Other factors that may have influenced the uptake of the intervention are current health care provision, the timing of offering treatment, and logistic issues. First, during the study period, 10.3 % of the study participants received psychological or psychiatric care outside of the study. This could reflect the relatively high accessibility of additional supportive care in the Dutch health care system. Second, in our stepped care program, providing patients with psychological care options at 6 weeks after transplantation may not have been appropriate. Emotional problems might occur at that point in time, but also in an earlier stage of the disease or treatment process or, conversely, in a later stage. It has been proposed that emotional concerns may only come up after acute physical problems have been dealt with [40]. The timing of offering treatment should be flexible, fitting individual patients’ needs. Finally, the treatment location in step 3 of the stepped care program may have led to logistic barriers. This step was organized in the hospitals where patients had received their auto-SCT. However, about 40 % of the patients were redirected to their local hospital for follow-up care after auto-SCT.

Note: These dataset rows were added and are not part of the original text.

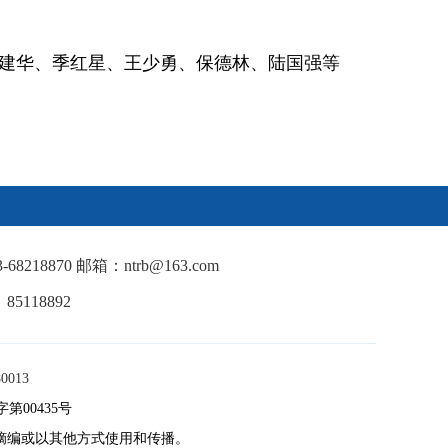
建华、季红星、王少勇、保德林、陆国强等
18870 邮箱：ntrb@163.com
5118892
013
00435号
摘编或以其他方式使用和传播。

Concluding, the stepped care program as presented in the current study was not effective in decreasing psychological distress. This could mainly be explained by the low uptake of the intervention, probably because of the low baseline levels of psychological distress. Also, whether psychological distress is the best indicator for guiding supportive care is questionable. Future research could look into treatments that target patients’ care needs, and into other ways of support than psychotherapeutic treatment.

Acknowledgments

Conflict of interest

The authors declare that they have no conflict of interest.